“Nail your whispers to the wall. Conclude the trilogy of read… think… and write. Is there ‘career risk’ in publishing? I suppose. Hasn’t hurt me too badly over the years, I’d say. But what matters is testing your ideas on the field of intellectual battle, so to speak.”
Admiral James Stravridis, US Navy, former NATO Supreme Allied Commander Europe
The authors actively encourage articles for The Army Leader. Whilst we will consider articles from all ranks and professions, we particularly encourage serving soldiers and officers to submit posts.
Military writing benefits not only the reader, but also the author. And it benefits the Army as a whole. For this reason we will actively support you through the process if required.
- The ideal article length is 1000-1500 words and may include pictures and bullet points.
- The topic must be relevant to leadership, personal development, team development, or impart wisdom that improves and enhances leadership or command.
- Posts are designed to inform, educate and share best practice. They may be theoretical in nature but should aim to pass your knowledge on to others in the army.

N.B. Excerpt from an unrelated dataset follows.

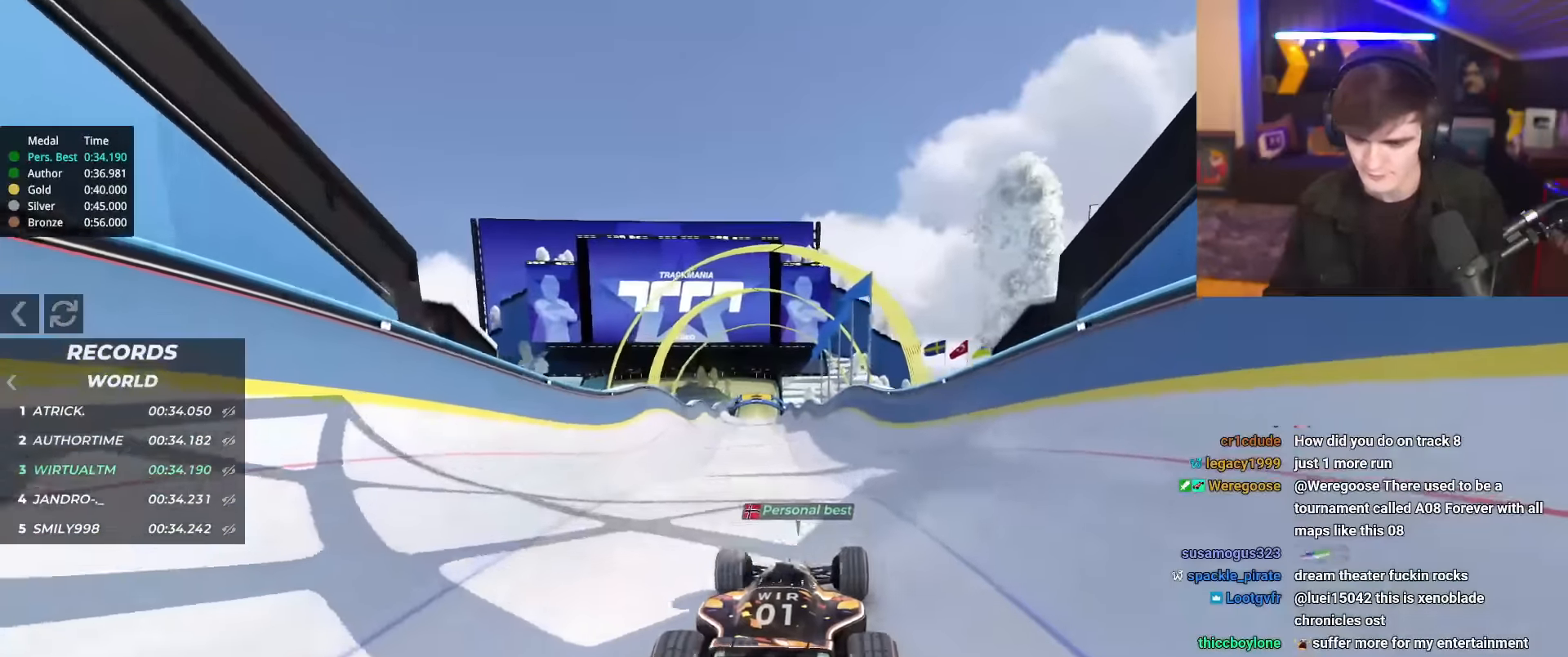
{"keys": ["up"], "events": []}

- Please consider opsec and persec when writing your posts. Equally, examples of poor leadership, whilst acceptable, must not be attributable to individuals.
- The authors may edit grammar and content to ensure the post is the best it can be. Don’t be offended – the original author will always have the final authority before the post is published.
- In line with most blogs, the original author retains the copyrighted ownership of the published material under the Creative Commons Attribution-ShareAlike 4.0 International License. The Army Leader will cite the author in the post and will use excerpts from the post on social media.
- We prefer that authors, including serving military, post under their own name and not anonymously. It is our strong belief that posting openly under your own name promotes honest and quality opinions. It shows that you personally stand by your opinions and gives your views credibility. However, we accept that persec considerations may require you to post anonymously.
Serving Military Members
Defence media guidelines dictate that if you are a serving member of the British Armed Forces and wish to contribute using your you military identity you will need your chain of command’s approval to post on uncontroversial topics. Leadership is uncontroversial unless you (deliberately or accidentally) make it so. Therefore authors will ask you to confirm that you have your chain of command’s approval.